Benchmarks in de wereld van taalmodellen zijn als gestandaardiseerde tests in het onderwijs. Een hoge SAT-score garandeert geen succes in elke studierichting. Evenzo garandeert een hoge benchmarkscore niet dat een model uitblinkt in elke taak. Hier is hoe je ze verstandig kunt interpreteren. 🧵
Drie soorten benchmarks zijn belangrijk voor Cline-gebruikers: > programmeercapaciteit - kan het code begrijpen en genereren? > domeinkennis - kent het jouw vakgebied? > toolgebruik - kan het werken met MCP-integraties? Verschillende benchmarks testen verschillende aspecten van intelligentie.
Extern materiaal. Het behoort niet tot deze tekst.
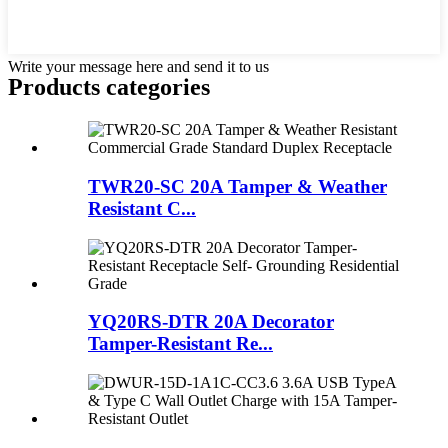
Write your message here and send it to us
Products categories
TWR20-SC 20A Tamper & Weather
Resistant C...
YQ20RS-DTR 20A Decorator
Tamper-Resistant Re...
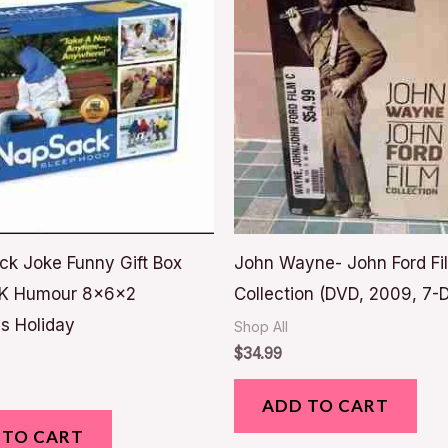
ck Joke Funny Gift Box
John Wayne- John Ford Fi
K Humour 8x6x2
Collection (DVD, 2009, 7-D
s Holiday
Shop All
$
34.99
ADD TO CART
 TO CART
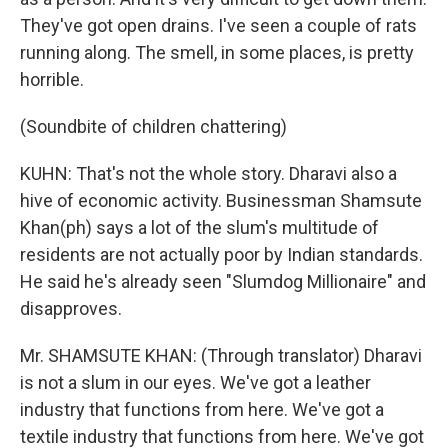
They've got open drains. I've seen a couple of rats
running along. The smell, in some places, is pretty
horrible.
(Soundbite of children chattering)
KUHN: That's not the whole story. Dharavi also a
hive of economic activity. Businessman Shamsute
Khan(ph) says a lot of the slum's multitude of
residents are not actually poor by Indian standards.
He said he's already seen "Slumdog Millionaire" and
disapproves.
Mr. SHAMSUTE KHAN: (Through translator) Dharavi
is not a slum in our eyes. We've got a leather
industry that functions from here. We've got a
textile industry that functions from here. We've got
Voor codering: SWE-Bench springt eruit. Het test modellen tegen echte GitHub-issues van populaire open-sourceprojecten. Geen kunstmatige problemen - daadwerkelijke bugs en functies waar ontwikkelaars dagelijks mee te maken hebben.
Sterke SWE-Bench score = goed in het oplossen van bugs, implementeren van functies, refactoren van echte code.
Domeinspecifieke benchmarks zijn belangrijk voor gespecialiseerd werk: • MMLU - 57 academische vakken (gezondheidszorg, financiën, wetenschap) • GPQA - Graduate-niveau biologie, natuurkunde, scheikunde • AIME - Geavanceerd wiskundig redeneren Bouw je gezondheidszorg-apps? Controleer de biologie-scores.
Financieel modelleren? Wiskundige prestaties zijn belangrijk. Benchmarking van toolgebruik test de mogelijkheden van MCP: Kan het model: • Toolaanroepen correct formatteren? • Geschikte tools kiezen? • Meerdere tools aan elkaar koppelen?
Kritisch voor Cline-opstellingen die gebruikmaken van webscraping, browserautomatisering of uitgebreide geheugensystemen.
De beperking: Benchmarks vertellen slechts een deel van het verhaal. Twee modellen met vergelijkbare SWE-Bench-scores kunnen op totaal verschillende gebieden uitblinken.